The MEP tasked with setting the European Parliament’s position on the EU’s planned support for NGOs has proposed a billion-euro program for promoting democratic values and civil society. The effort is part of the EU’s next long-term budget, set to start from 2021, which is under discussion among member states and the parliament, EU Observer reports:

The EU Commission in May in its budget plan proposed to bundle together some existing programs under the new ‘Justice, Rights, and Values Fund’ to support NGOs protecting European values – which have come under attack in several member states.

Swedish Green MEP Bodil Valero plans to almost double the funding for the program in her report due to be presented Wednesday (10 October) afternoon at the meeting of the EP’s civil liberties committee.

“When it comes to the support for human rights organisations outside and watchdogs and monitoring and so on, we give a lot of money [to other countries] but we have nothing for Europe. And we are in a situation where we really need a lot of money also for the human rights organisations in Europe,” she said.

Spreading liberal democracy around the world is said to make sense from both a moral and a strategic perspective, argues John J. Mearsheimer, the R. Wendell Harrison Distinguished Service Professor of Political Science at the University of Chicago.

“For starters, it is thought to be an excellent way to protect human rights, which are sometimes seri­ously violated by authoritarian states. And … proponents claim it helps protect liberalism at home by eliminating authoritarian states that otherwise might aid the illiberal forces that are constantly present inside the liberal state.”

This conventional wisdom is wrong. Great powers are rarely in a position to pursue a full­-scale liberal foreign policy, he writes for The National Interest.

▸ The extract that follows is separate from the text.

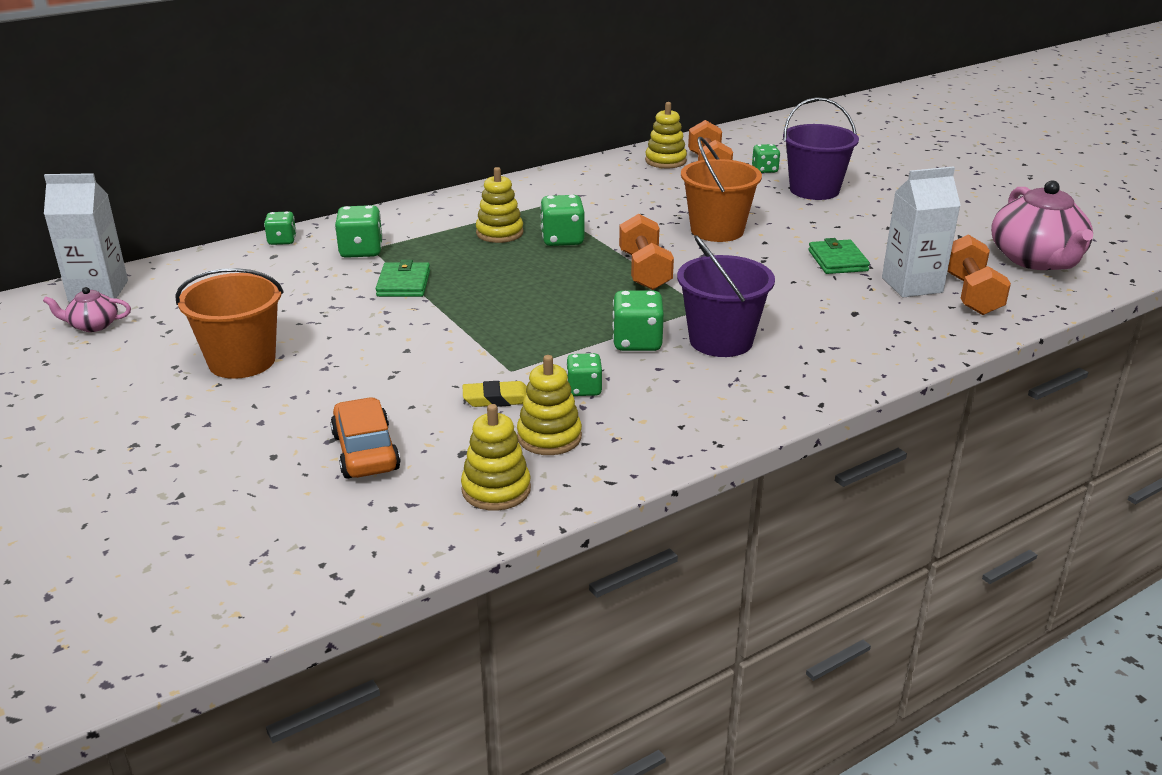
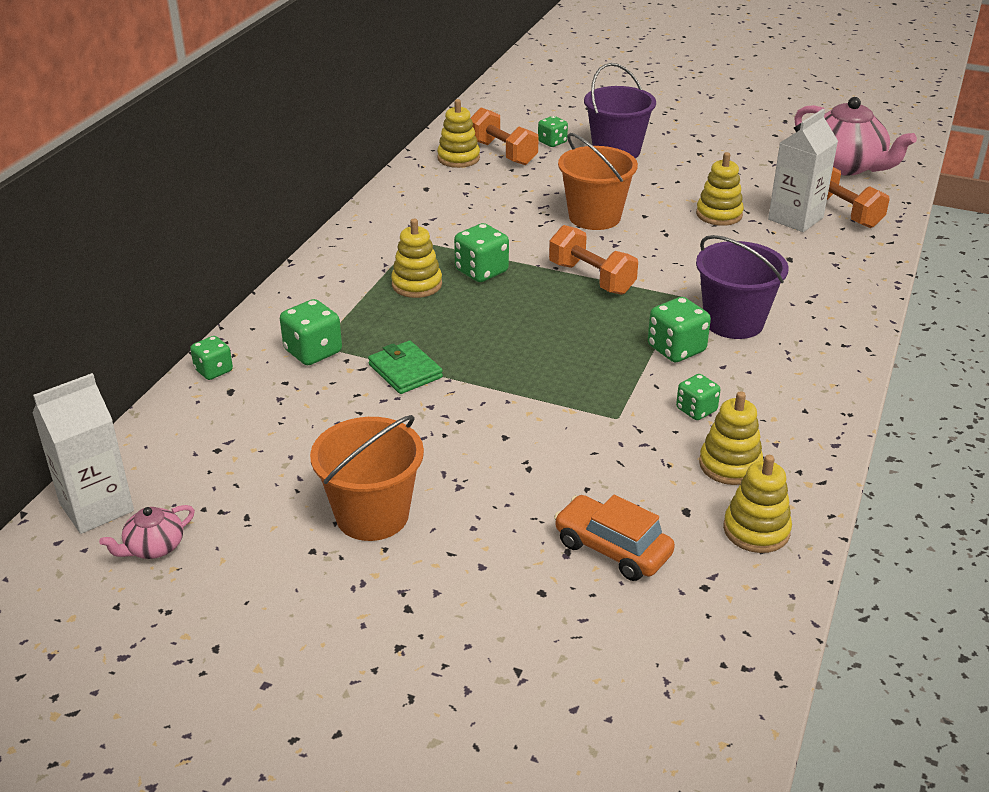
camera: 35 degrees left, 5 degrees up
(497, 399) = (645, 449): yellow eraser -> none
(837, 261) = (719, 214): green wallet -> yellow stacking toy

Because liberalism prizes the concept of inalienable or natural rights, committed liberals are deeply concerned about the rights of virtually every individual on the planet, he contends in an excerpt from the new book The Great Delusion: Liberal Dreams and International Realities:

This universalist logic creates a powerful incen­tive for liberal states to get involved in the affairs of countries that seriously violate their citizens’ rights. To take this a step further, the best way to ensure that the rights of foreigners are not trampled is for them to live in a liberal democracy. This logic leads straight to an active policy of regime change, where the goal is to topple autocrats and put liberal democracies in their place. Liberals do not shy from this task, mainly because they often have great faith in their state’s ability to do social engineering both at home and abroad.

Despite the polarization of U.S. politics, there is still a relatively nonpartisan commitment to advancing democracy, says Ambassador Derek Mitchell, the president of the National Democratic Institute.

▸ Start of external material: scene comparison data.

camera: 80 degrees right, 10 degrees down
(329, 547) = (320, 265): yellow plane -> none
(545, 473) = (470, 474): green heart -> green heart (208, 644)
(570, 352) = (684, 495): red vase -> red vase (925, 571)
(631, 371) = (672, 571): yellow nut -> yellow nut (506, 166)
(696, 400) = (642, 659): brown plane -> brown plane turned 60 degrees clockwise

“I absolutely think there’s a nonpartisan vision – a bipartisan vision and nonpartisan vision,” he told a recent CSIS forum on democracy promotion and foreign policy.

In light of the current democratic recession and authoritarian resurgence, it is important to recall how much progress has been made, says his Republican counterpart.

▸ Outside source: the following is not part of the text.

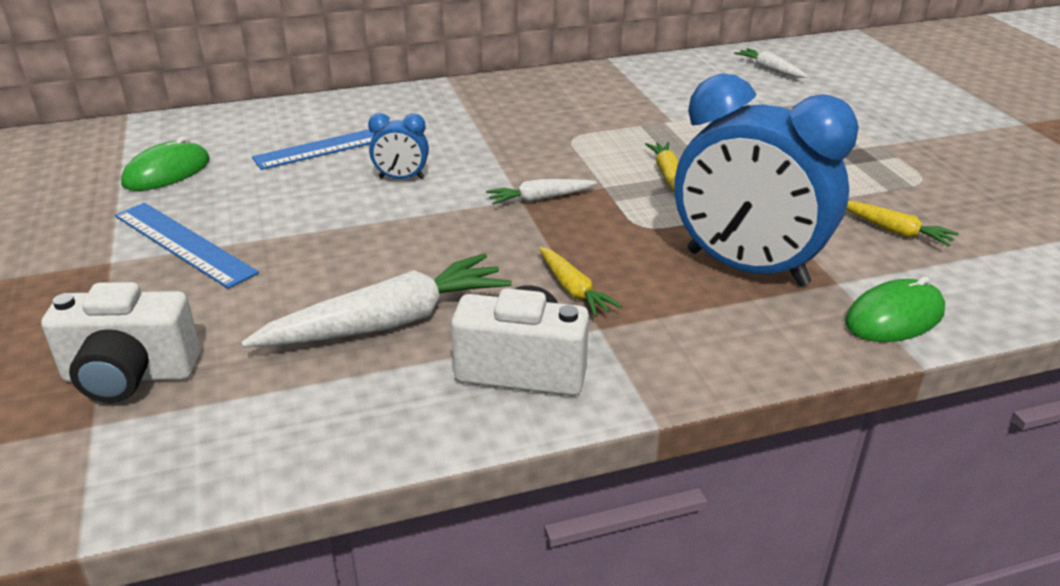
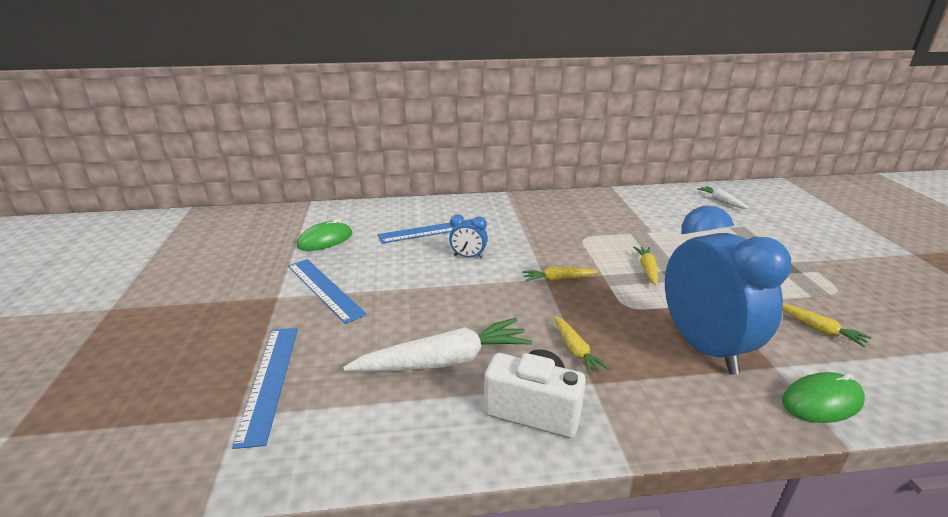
camera: 10 degrees right, 5 degrees down
(130, 376) = (270, 381): white camera -> blue ruler
(539, 199) = (557, 279): white carrot -> yellow carrot
(746, 268) = (703, 347): blue clock -> blue clock turned 150 degrees counterclockwise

“I would recall that when the National Endowment for Democracy was established, South Korea was a military dictatorship that actually pursued dissidents abroad and was rather a nasty place,” said Dan Twining, the president of the International Republican Institute.

“Look at South Korea today. It’s one of the most extraordinary stories of democratic prosperity in Asia. South Korea’s a very – is a rich country, right? We talk about the Asian tigers. Most – I mean, South Korea’s, like, five times richer than China per capita. It is a real accomplishment.”